Express & Star

Oswestry hillfort homes plan ‘thoughtless and unsympathetic, according to campaigners

Plans for dozens of homes near an Iron Age hillfort are an “injustice” to the heritage of the area, it has been claimed.

Published

Campaign Group Hands Off Old Oswestry Hillfort (HOOOH) says plans for up to 120 homes near the site are “thoughtless” and “unsympathetic”.

The plans have been submitted to Shropshire Council by Berrys on behalf of Galliers Homes.

The site was included in Shropshire Council’s SAMDev housing policy five years ago.

The company has put in plans for 52 homes in phase one and has asked for outline permission for more homes in phase two.

Earlier this year, it was revealed that no new developments would be accepted around the hillfort site as part of the council’s local plan review. However, this development outdates that review.

A statement from HOOOH said: “The application is an injustice to the heritage significance of the nationally protected Iron Age site, with off-the-shelf housing, lack of compliance with Historic England’s design criteria, and sub-standard and seemingly rushed Environment Impact Assessments, which have downplayed heritage value, in particular, development within the setting of a scheduled monument.

“The masterplanning, inadequate design and heritage impact assessments show that the very high degree of significance of this unique hillfort and its setting are not being recognised or appropriately mitigated.

“It also fails to address Historic England’s guidance on development within the setting of a designated heritage asset and the statement of common ground agreed between Historic England and Shropshire Council for a design that would enhance the setting for the scheduled monument.”

Illegal

The group said that elsewhere, the plans reveal that the presence of the historic Vyrnwy Aqueduct running under the site has necessitated the addition of attenuation ponds and a pumping station at the eastern extreme of the masterplan to deal with surface drainage.

“This appears to take the development outside the new town boundary so is not compliant with the local plan,” HOOOH said.

The group added that it has dismissed the planning agent’s claim that it would be illegal not to develop the site.

The group said it maintains that even though the land allocation is included in Shropshire’s SAMDev local plan, development is “not a given”.
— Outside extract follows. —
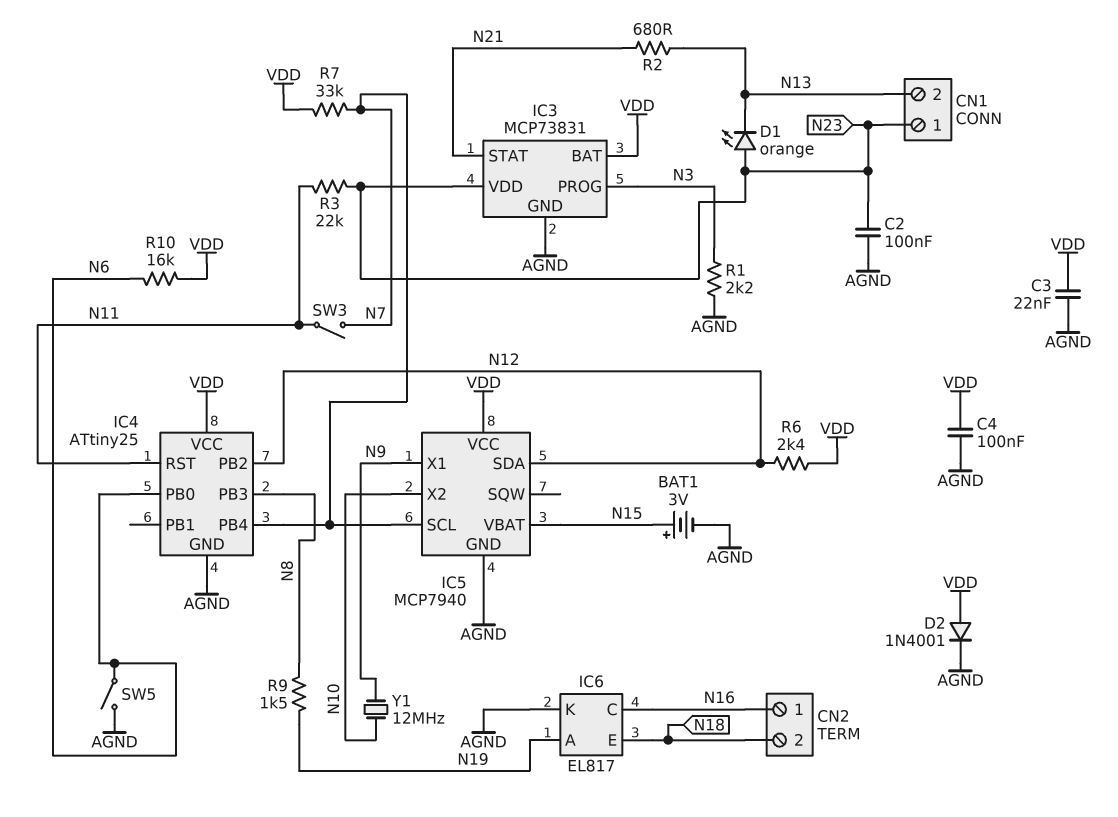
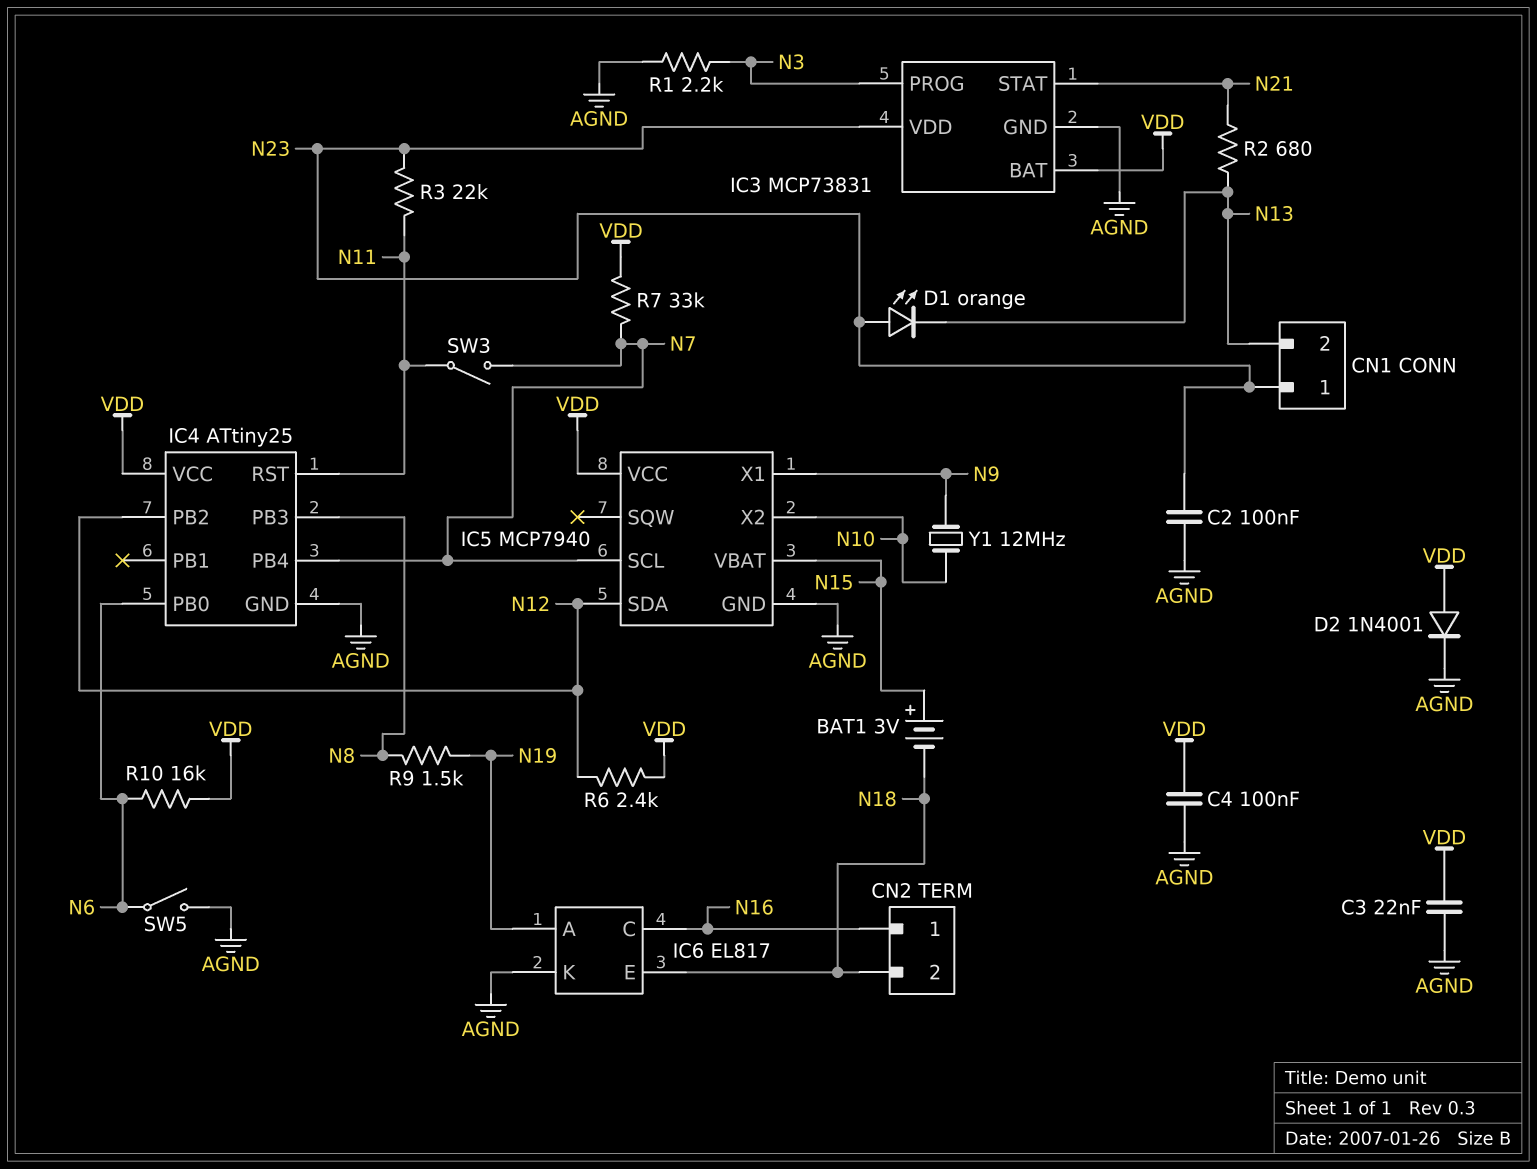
BAT1: 3V (plus N15, minus AGND) -> 3V (plus N15, minus N18)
Professor Vincent Gaffney, anniversary chair in landscape archaeology at the University of Bradford, added: “Old Oswestry is unique both regionally and nationally, and our knowledge of the site, and its setting, has significant implications for our understanding of society and the economy of Iron Age Britain, and also the succeeding Roman period.

“Thoughtless and unsympathetic development of the area around the hillfort will diminish Old Oswestry’s value as a historical and an amenity resource for regional communities, as well as visitors to the area, for many generations to come and  perhaps forever.

“Such developments must be reconsidered and stopped.”

On Shropshire Council’s decision not to include developments around the hillfort in the local plan review, HOOOH added: “This outlook gives the correct weight to the heritage stature of both the hillfort and setting and to the community’s cultural appreciation of them, resulting from huge opposition to the application and expert opinion to evidence Old Oswestry’s national importance.

“If this was being considered for the local plan now, it would undoubtedly be rejected, too.

“We would urge those that want to conserve this outstanding heritage site that there is every reason to keep objecting.”